The same trick can be used to construct a function that always returns the same value really fast, just pass that value instead of None to repeat.

The function produced this way has limited use-cases, unfortunately, due to not being able to accept any arguments.

Don’t use queue.Queue, asyncio.Queue, or trio.MemoryChannel if you never wait

An anti-pattern I see is using your concurrency library’s queue mechanics when your code doesn’t need it. The benefit of using your concurrency library’s queue or channel mechanisms is that if you need to wait for items to be enqueued, you can wait without blocking the rest of your code (e.g. by doing this waiting in another thread, or by yielding control back to the event loop while you wait).

A good test of whether or not you’re wasting stack space and compute time on higher-level queueing is to look at how you’re retrieving items. If you are only retrieving items with asyncio.Queue.get_nowait(), queue.Queue.get_nowait() or MemoryReceiveChannel.receive_nowait() and only adding items with put_nowait(), you probably don’t need the higher-level Queue or Channel model.

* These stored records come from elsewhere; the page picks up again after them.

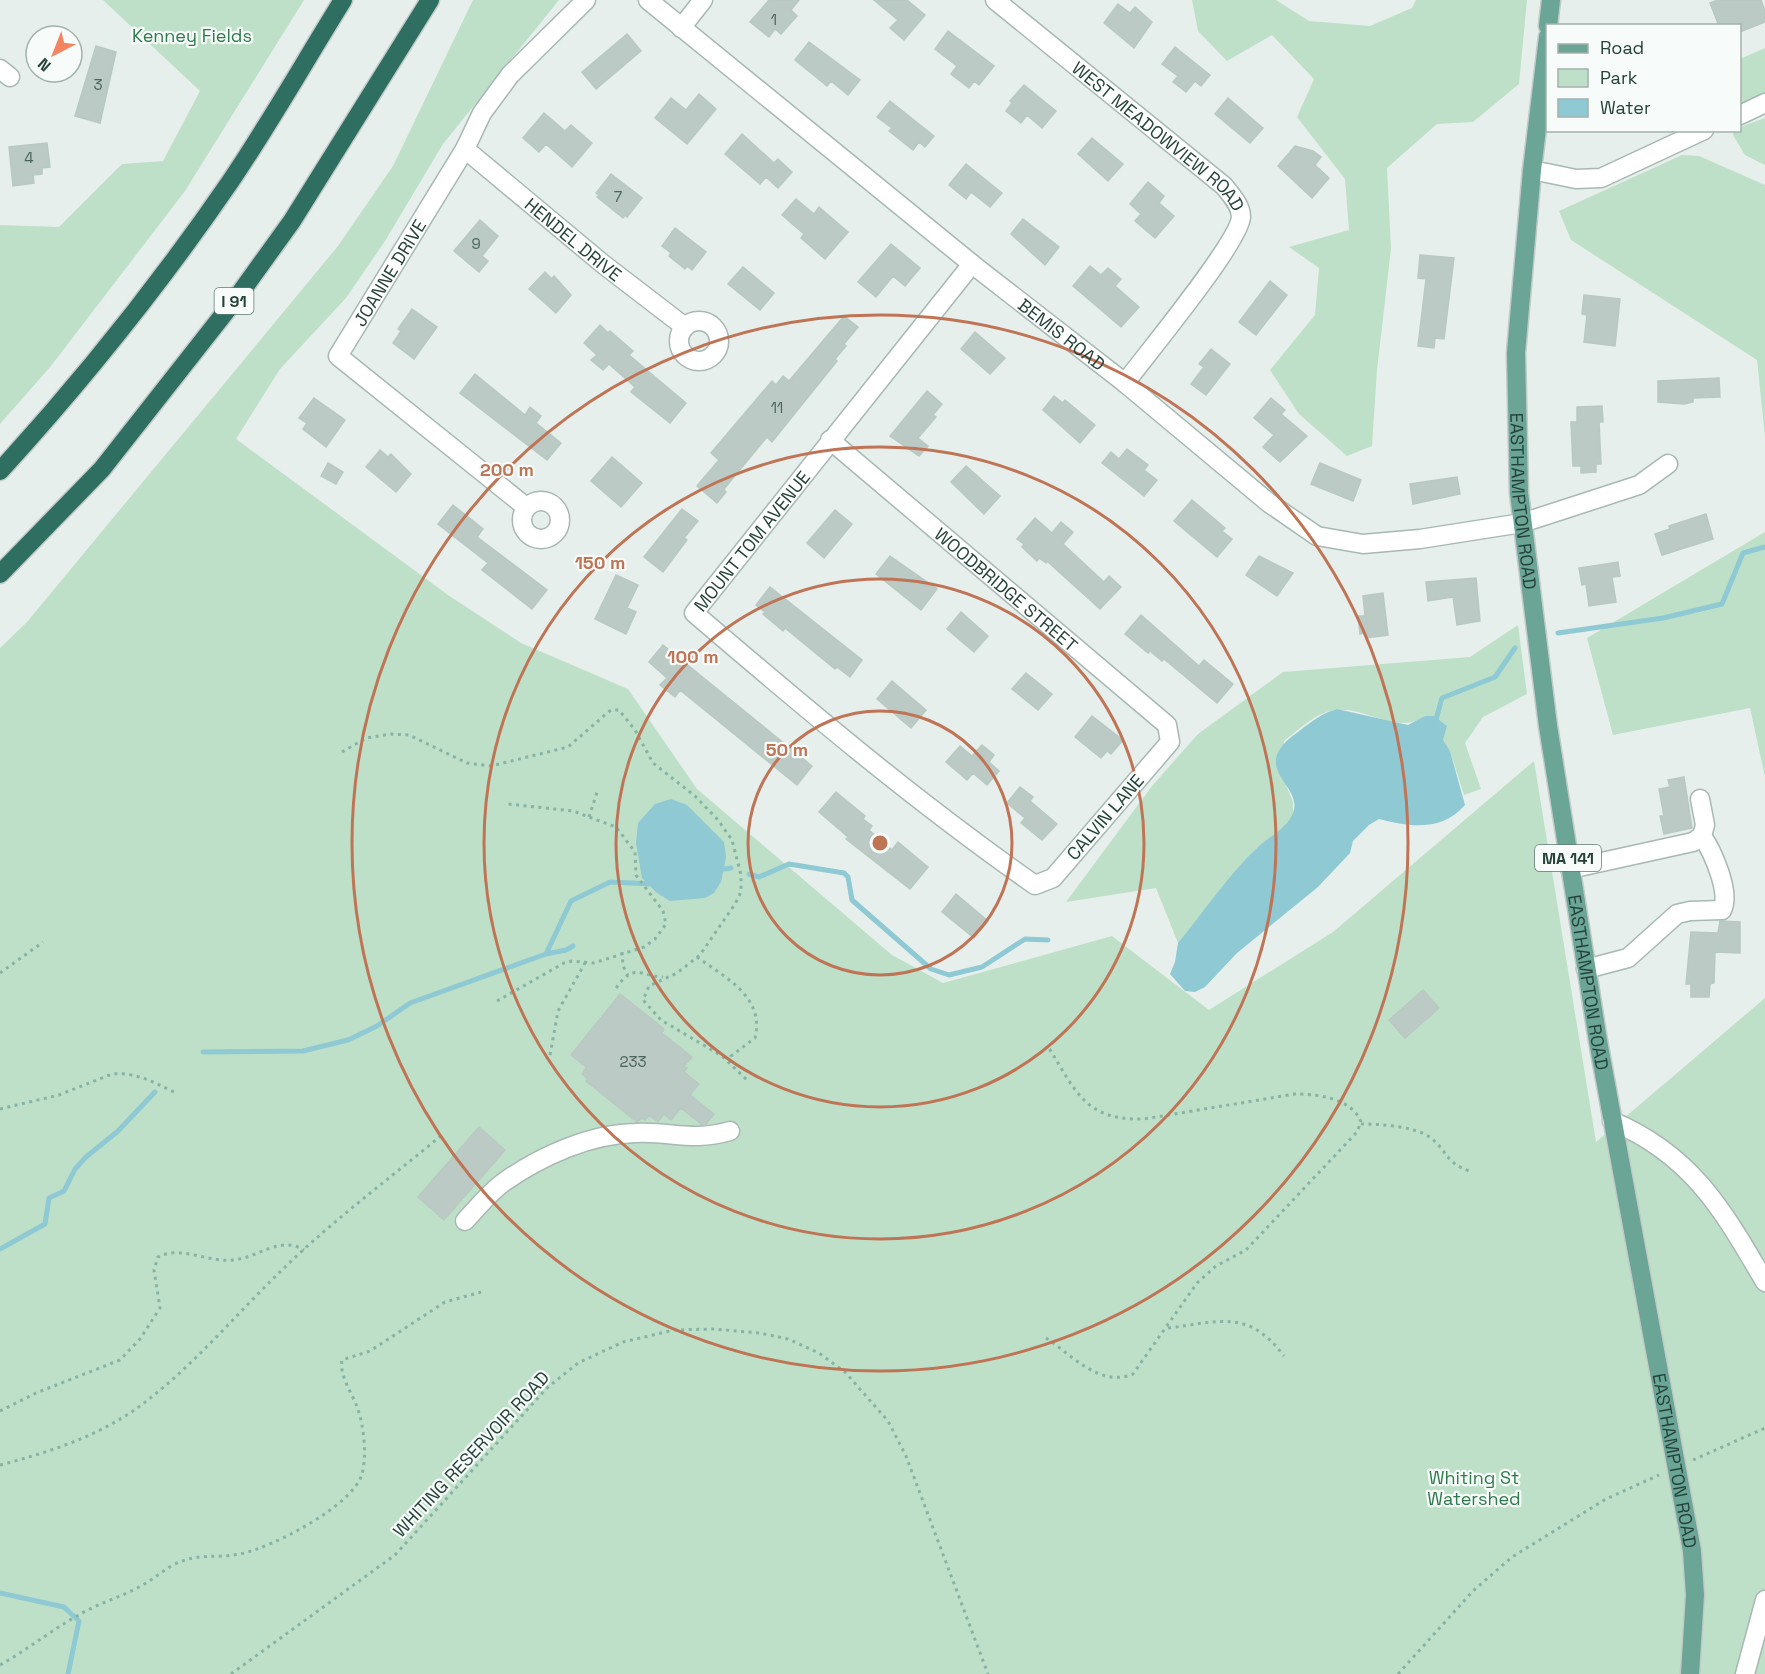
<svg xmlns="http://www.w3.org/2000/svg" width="1765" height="1674" font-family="'Space Grotesk',sans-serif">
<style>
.green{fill:#bfe0c8}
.water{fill:#8ec9d4}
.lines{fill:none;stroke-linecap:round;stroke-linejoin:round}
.stream{stroke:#8ec9d4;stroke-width:5}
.building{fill:#bbcac4;stroke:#b8c9c2;stroke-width:1.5}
.minor-casing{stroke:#a8b8b2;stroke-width:21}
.major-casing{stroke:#c2cac8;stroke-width:21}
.highway-casing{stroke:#c2cac8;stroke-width:21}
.path{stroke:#86b3a5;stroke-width:3;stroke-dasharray:3 4.5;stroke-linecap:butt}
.minor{stroke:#fff;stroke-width:18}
.major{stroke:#6aa596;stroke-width:18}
.highway{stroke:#2f6f62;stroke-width:18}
.ring{fill:none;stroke:#c07456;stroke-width:3}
.labels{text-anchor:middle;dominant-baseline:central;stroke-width:4.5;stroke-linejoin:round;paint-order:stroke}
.number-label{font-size:15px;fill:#4a645c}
.shield{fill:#f7fbf9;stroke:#637a73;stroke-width:1.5}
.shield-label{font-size:16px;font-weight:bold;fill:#24423a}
.park-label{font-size:18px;fill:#2d7a4b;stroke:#f7fbf9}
.street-label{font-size:18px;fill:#24423a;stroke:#f7fbf9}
.centre{fill:#c07456;stroke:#f7fbf9;stroke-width:3}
.ring-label{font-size:18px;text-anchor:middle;font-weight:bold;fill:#c07456;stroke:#f7fbf9;stroke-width:4.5;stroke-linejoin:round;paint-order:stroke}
</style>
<rect width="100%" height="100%" fill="#e6efeb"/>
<path class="green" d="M103 0H304L185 191 51 366 0 424V225L59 227 122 164 163 161 200 91Z
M473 0H559L443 144 385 241 346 298 280 369 236 439 448 595 521 643 628 689 697 789 892 955 943 983 1112 936 1209 1010 1333 932 1534 761 1596 1142 1765 998V1674H0V648L27 622 338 246 393 166Z
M1192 0H1276L1309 21 1370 26 1412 8 1416 0H1527L1519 84 1473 122 1437 124 1387 168 1391 249 1377 370 1372 446 1347 456 1299 414 1270 370 1315 315 1319 268 1289 247 1349 230 1345 179 1297 117 1314 79 1272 35 1227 61 1198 31Z
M1765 48V93L1740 105V59Z
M1765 118V165L1745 155 1733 135 1734 131 1740 130V127Z
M1682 155 1699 156 1765 185V437L1757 360 1571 240 1559 211Z
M1765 532V777L1750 708 1613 735 1587 638Z
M1518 625 1527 694 1483 717 1465 743 1481 789 1464 795 1450 751 1425 716C1398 736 1366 706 1335 710 1316 712 1299 730 1284 741L1286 785 1293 802V815L1283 828 1257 848 1178 943 1156 888 1066 902 1152 786 1198 734 1283 672 1470 657Z"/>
<path class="water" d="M1337 709 1408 725 1425 716H1434L1447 726 1443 740 1450 751 1465 805C1441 832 1410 827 1379 819L1369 825 1353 841 1350 853 1318 887 1237 953 1205 987 1195 992 1185 991 1170 974 1175 962 1178 943C1203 913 1229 874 1257 848 1268 837 1283 831 1291 817 1310 786 1243 770 1298 732 1311 722 1320 714 1337 709Z
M671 799 687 805 724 842 726 857 721 882 714 893 705 898 670 901 657 893 642 878 636 843 638 823 655 804Z"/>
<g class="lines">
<path class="stream" d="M1558 633 1663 618 1722 604 1743 553 1765 547
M1435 723 1442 698 1495 677 1515 648
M717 870 731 868
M749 874 759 877 789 864 844 873 848 877 852 900 931 969 949 975 982 967 1025 939 1048 940
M546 954 566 950 573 946
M203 1052 303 1051 348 1040 377 1026 410 1003 546 954 571 901 610 882 653 884
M0 1249 45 1224 49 1198 64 1191 75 1169 86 1157 118 1131 155 1092
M0 1593 64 1607 79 1621 68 1674"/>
</g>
<path class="building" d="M769 0H799L791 10 797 16 781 34 775 29 769 37 750 22Z
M874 0H907L925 15 904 40 890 28 898 20Z
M1718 0H1761L1765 11V22L1740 32V26H1719L1710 3Z
M1118 4 1130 13 1135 7 1152 22 1134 48 1104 23Z
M948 31 994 66 979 85 974 81 969 88 951 74 957 66 935 49Z
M627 34 641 51 596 89 582 72Z
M809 42 860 80 848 95 831 81 827 86 795 60Z
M96 46 116 52 100 123 75 116Z
M1175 47 1210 75 1201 86 1195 81 1186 92 1173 82 1178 76 1162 64Z
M1024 85 1056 111 1042 128 1027 115 1021 123 1006 111 1012 103 1010 101Z
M699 94 716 109 687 144 655 118 671 98 686 110Z
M1228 98 1263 128 1250 143 1215 114Z
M890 101 934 136 925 147 919 142 913 150 889 131 892 128 877 117Z
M544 113 565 131 571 125 592 143 572 167 546 144 539 152 523 138Z
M742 134 774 163 778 159 792 172 778 188 766 177 760 184 725 154Z
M1092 138 1123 164 1108 181 1078 154Z
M47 143 50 167 42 168V174L33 175 34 183 13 186 9 147Z
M1295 146 1313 151 1321 157 1315 165 1329 178 1312 198 1278 166Z
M966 164 1002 193 990 207 971 192 966 199 949 185Z
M611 174 642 198 627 217 625 215 623 218 597 197 599 195 596 193Z
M1148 182 1164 196 1159 203 1174 216 1155 238 1135 221 1141 214 1130 204Z
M796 199 814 214 819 207 848 232 825 259 801 238 804 234 782 215Z
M1023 219 1059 247 1045 265 1011 234Z
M480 220 498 236 482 256 488 261 479 272 454 251Z
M675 228 706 252 692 270 687 266 685 269 669 256 671 253 662 246Z
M891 244 920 268 905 286 893 276 876 297 858 282Z
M1420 255 1454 258 1444 339 1435 338 1434 348 1418 346 1426 279 1418 278Z
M1090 266 1101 275 1108 268 1121 279 1115 286 1139 307 1121 327 1073 286Z
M743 267 774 293 760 310 728 284Z
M545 272 552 279 554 276 571 295 556 313 529 289Z
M1270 281 1287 295 1256 335 1239 322Z
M1584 295 1620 299 1615 346 1584 342 1587 315 1582 314Z
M412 309 437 327 414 359 393 343 401 331 398 329Z
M844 316 858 327 844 344 846 346 835 359 837 361 772 442 767 437 724 489 726 492 717 503 697 486 719 460 711 453 772 381 776 385 783 376 789 381Z
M600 325 608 333 610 331 633 351 629 355 686 403 670 423 631 392 635 387 609 364 603 370 591 360 597 355 584 343Z
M975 332 1005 358 990 374 961 349Z
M1211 349 1230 364 1206 395 1191 384 1204 367 1199 364Z
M475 374 525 415 530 407 541 416 536 423 561 443 547 460 460 393Z
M1719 378 1720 397 1693 398V402L1684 404 1658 402V381Z
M927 391 942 404 933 415 936 417 918 438 928 446 919 456 890 436Z
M1054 396 1063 403 1065 400 1095 425 1080 443 1043 410Z
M314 398 345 420 326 447 303 429 307 423 299 418Z
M1271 398 1285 410 1281 414 1307 436 1280 462 1263 447 1274 435 1254 418Z
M1602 406 1603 422H1599L1601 464H1596V472L1581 473V466H1573L1571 422H1577V407Z
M1127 449 1148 465 1144 470 1157 480 1144 496 1102 463 1111 452 1119 459Z
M380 450 388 457 391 454 411 474 396 492 366 467Z
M612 457 642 483 621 507 591 481Z
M328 463 343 472 336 484 321 476Z
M1320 463 1361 480 1353 501 1311 484Z
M966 466 1000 496 984 514 951 482Z
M1457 477 1460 494 1413 504 1410 484Z
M1192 500 1225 528 1222 531 1232 539 1217 557 1174 521Z
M453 505 483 529 477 537 547 590 532 609 482 570 488 563 438 524Z
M682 509 698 521 684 538 687 540 663 572 644 557Z
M835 510 852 524 824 558 807 543Z
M1706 514 1713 539 1662 555 1655 534 1670 529 1669 526Z
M1035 518 1052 533 1061 522 1073 532 1063 544 1104 582 1109 576 1121 587 1100 609 1047 561 1046 563 1039 558 1037 561 1022 547 1024 544 1017 539Z
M890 556 937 589 921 610 876 574Z
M1259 556 1293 573 1277 596 1246 575Z
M1618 562 1620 576 1612 577 1616 602 1589 606 1586 584 1582 585 1579 568Z
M616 575 638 585 627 608 636 612 626 634 595 619Z
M1476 578 1480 621 1457 625 1453 597 1428 601 1426 582Z
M770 587 862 660 850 677 837 667 835 669 785 628 783 631 763 614 765 612 756 605Z
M1383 593 1388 635 1366 638V633L1360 634 1358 616H1365L1363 596Z
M961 612 988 636 974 652 947 629Z
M1141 615 1199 666 1204 660 1233 684 1217 703 1164 659 1162 661 1150 651 1148 653 1125 634Z
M663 645 812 766 797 785 680 690 675 697 660 685 667 678 649 662Z
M1026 673 1052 694 1038 710 1012 689Z
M892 681 926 710 911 728 877 699Z
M1092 716 1123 740 1111 754 1107 751 1101 758 1075 737Z
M982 745 994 755 989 762 999 771 987 785 973 773 967 780 946 762 960 746 972 756Z
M1684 777 1692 828 1664 834 1660 816H1664L1659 789 1670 787 1668 780Z
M1020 787 1033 797 1030 801 1057 824 1042 840 1021 823 1025 818 1007 803Z
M836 792 865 816 863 819 872 826 869 830 892 850 898 842 928 867 910 889 846 839 848 837 819 812Z
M956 894 988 921 974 938 942 912Z
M1720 921 1740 922V953L1715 952 1714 983 1710 984 1709 997H1691V984H1686L1691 932 1718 933Z
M1423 990 1439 1008 1405 1038 1389 1020Z
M620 994 664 1029 662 1033 692 1057 684 1066 687 1068 684 1072 699 1084 690 1095 714 1114 706 1124H701L681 1108 671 1120 664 1114 658 1122 649 1115 645 1120 642 1118 637 1122 586 1081 588 1079 582 1074 586 1067 571 1055Z
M479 1127 505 1150 444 1220 418 1197Z"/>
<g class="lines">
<g class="minor-casing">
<g id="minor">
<path id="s1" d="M648 0 972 264 1125 383 1269 503 1317 536 1363 544 1420 539 1522 523 1639 485 1668 464"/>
<path id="s2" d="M995 0 1224 186C1231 195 1241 205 1241 217 1239 243 1145 356 1125 383"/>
<path d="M681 28 703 0"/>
<path d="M0 69 10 77"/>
<path d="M1740 115 1765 103"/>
<path id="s3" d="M465 149 603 264 685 327"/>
<path d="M1532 170 1576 179 1601 178 1704 130"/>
<circle cx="699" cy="341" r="20"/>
<path id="s4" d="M830 440 1167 725 1170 742 1053 878 1035 885C916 802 805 708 694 613L972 264"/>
<circle cx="541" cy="520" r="19"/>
<path id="s5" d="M526 507 338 356 465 149 482 113 510 75 586 0"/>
<path d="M1570 869 1693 842 1702 836 1705 825 1700 799"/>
<path d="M1586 969 1628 958 1677 914 1690 911 1722 910C1731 893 1713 852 1702 836"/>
<path d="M1612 1121C1692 1155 1723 1210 1765 1282"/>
<path d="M465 1221C477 1208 490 1192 504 1182 541 1156 590 1134 635 1133 672 1131 691 1142 730 1131"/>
<path d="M1745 1674 1765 1600"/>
</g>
</g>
<g class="major-casing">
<g id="major">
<path d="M1548 26 1551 0"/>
<path id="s6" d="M1548 37 1532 170 1516 353 1519 493 1548 726 1598 1041 1692 1551 1695 1595 1690 1674"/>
</g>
</g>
<g class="highway-casing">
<path id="highway" d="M0 471C83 380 160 284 230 182 270 123 305 61 343 0
M0 574 102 469 238 296 292 221 430 0"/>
</g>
<path class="path" d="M342 752 366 738 391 734 409 735 467 763 491 766 568 747 606 714 611 710H619L635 730 653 763 695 796 718 820 732 840 741 875V892L735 904 700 955 677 973 649 986 643 1000 661 1020 722 1056 747 1080
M589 817 598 789
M622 952 623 966 628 975
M697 957C726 978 765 997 755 1038L731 1056V1063
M0 973 43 942
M616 988C635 962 639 976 663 977
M497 1001 564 963 572 961 594 963 644 947 655 939 666 924 663 911 636 875 635 852 616 827 573 811 508 804
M550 1055 558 1011 585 963
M0 1109 59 1095 112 1074C136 1072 153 1082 174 1092
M1361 1124C1380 1124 1415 1126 1431 1138 1448 1152 1445 1162 1469 1171
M1168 1328C1219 1322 1248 1308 1284 1356
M1046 1338C1072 1355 1100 1388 1133 1374L1197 1283 1216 1266 1246 1250 1357 1132 1361 1122C1352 1098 1317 1094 1295 1094L1144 1119C1086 1121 1076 1092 1049 1048
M0 1411 36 1393 120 1360 140 1339 160 1308 154 1270 158 1257C180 1245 210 1263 233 1260 258 1258 280 1235 304 1250
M1693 1460 1765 1428
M0 1465C46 1453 90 1439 130 1413 187 1374 233 1317 282 1270 332 1221 389 1179 442 1135
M0 1665C27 1650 50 1631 77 1616 96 1604 119 1598 139 1587 151 1581 161 1572 173 1565 199 1552 214 1559 240 1554 271 1548 353 1506 362 1474 367 1456 364 1425 357 1407 352 1393 339 1375 342 1360L370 1351 445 1302 481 1292
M231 1674 395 1555 547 1388 578 1363 623 1342 674 1330 713 1329 760 1333 788 1339 819 1353 845 1372 888 1421 906 1456 988 1674
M1398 1674 1473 1591 1512 1557 1606 1499 1659 1475"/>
<use href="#minor" class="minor"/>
<use href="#major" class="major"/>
<use href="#highway" class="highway"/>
</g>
<g class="ring">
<circle cx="880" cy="843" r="132"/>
<circle cx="880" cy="843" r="264"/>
<circle cx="880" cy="843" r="396"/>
<circle cx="880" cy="843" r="528"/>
</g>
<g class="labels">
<g class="number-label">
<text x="774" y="19">1</text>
<text x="98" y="84">3</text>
<text x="29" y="157">4</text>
<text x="618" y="196">7</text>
<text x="476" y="243">9</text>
<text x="777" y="407">11</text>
<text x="633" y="1061">233</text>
</g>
<g class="shield">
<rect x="214.5" y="288" width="39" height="26" rx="4.5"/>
<rect x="1535" y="845" width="66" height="26" rx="4.5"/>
</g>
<g class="shield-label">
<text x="234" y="301">I 91</text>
<text x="1568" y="858">MA 141</text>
</g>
<g class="park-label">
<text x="192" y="35">Kenney Fields</text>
<text x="1474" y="1477">Whiting St<tspan x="1474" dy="21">Watershed</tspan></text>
</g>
<g class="street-label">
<text stroke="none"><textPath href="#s2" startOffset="213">WEST MEADOWVIEW ROAD</textPath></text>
<text stroke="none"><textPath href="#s3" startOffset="141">HENDEL DRIVE</textPath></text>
<text stroke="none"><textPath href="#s5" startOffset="339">JOANNE DRIVE</textPath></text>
<text stroke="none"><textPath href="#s1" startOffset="532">BEMIS ROAD</textPath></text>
<text stroke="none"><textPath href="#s6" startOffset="466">EASTHAMPTON ROAD</textPath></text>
<text stroke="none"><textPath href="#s4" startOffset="1186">MOUNT TOM AVENUE</textPath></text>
<text stroke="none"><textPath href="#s4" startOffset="231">WOODBRIDGE STREET</textPath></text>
<text transform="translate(1105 817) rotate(-49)">CALVIN LANE</text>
<text stroke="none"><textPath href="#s6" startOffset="952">EASTHAMPTON ROAD</textPath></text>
<text transform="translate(471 1454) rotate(-47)">WHITING RESERVOIR ROAD</text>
<text stroke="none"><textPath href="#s6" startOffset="1438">EASTHAMPTON ROAD</textPath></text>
</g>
</g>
<circle cx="880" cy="843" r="9" class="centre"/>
<g class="ring-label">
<text x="507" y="476">200 m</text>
<text x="600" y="569">150 m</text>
<text x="693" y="663">100 m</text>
<text x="787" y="756">50 m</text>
</g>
<rect x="1546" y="24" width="195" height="108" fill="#f7fbf9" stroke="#a3b1ad" stroke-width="1.5"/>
<rect x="1558" y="44" width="30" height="9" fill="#6aa596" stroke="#a3b1ad" stroke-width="1.5"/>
<text x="1600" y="54" font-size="18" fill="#24423a">Road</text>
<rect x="1558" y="69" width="30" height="18" fill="#bfe0c8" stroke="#a3b1ad" stroke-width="1.5"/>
<text x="1600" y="84" font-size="18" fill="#24423a">Park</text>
<rect x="1558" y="99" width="30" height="18" fill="#8ec9d4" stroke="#a3b1ad" stroke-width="1.5"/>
<text x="1600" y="114" font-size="18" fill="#24423a">Water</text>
<g transform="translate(54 54) rotate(222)"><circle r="28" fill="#f7fbf9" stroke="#a3b1ad" stroke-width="1.5"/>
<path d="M0-4.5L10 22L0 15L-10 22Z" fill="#f4845f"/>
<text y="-9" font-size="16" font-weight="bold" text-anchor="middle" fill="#24423a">N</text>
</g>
</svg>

If your code is simply loading items into a data structure and needing to process or retrieve them in insertion order later, use the lower-level collections.deque. It also supports limiting the size of enqueued items for various caching or tailing use-cases. To use a collection.deque like a FIFO (first-in, first-out) queue, just use deque.append(item) or deque += items for insertion and deque.popleft() for retrieval.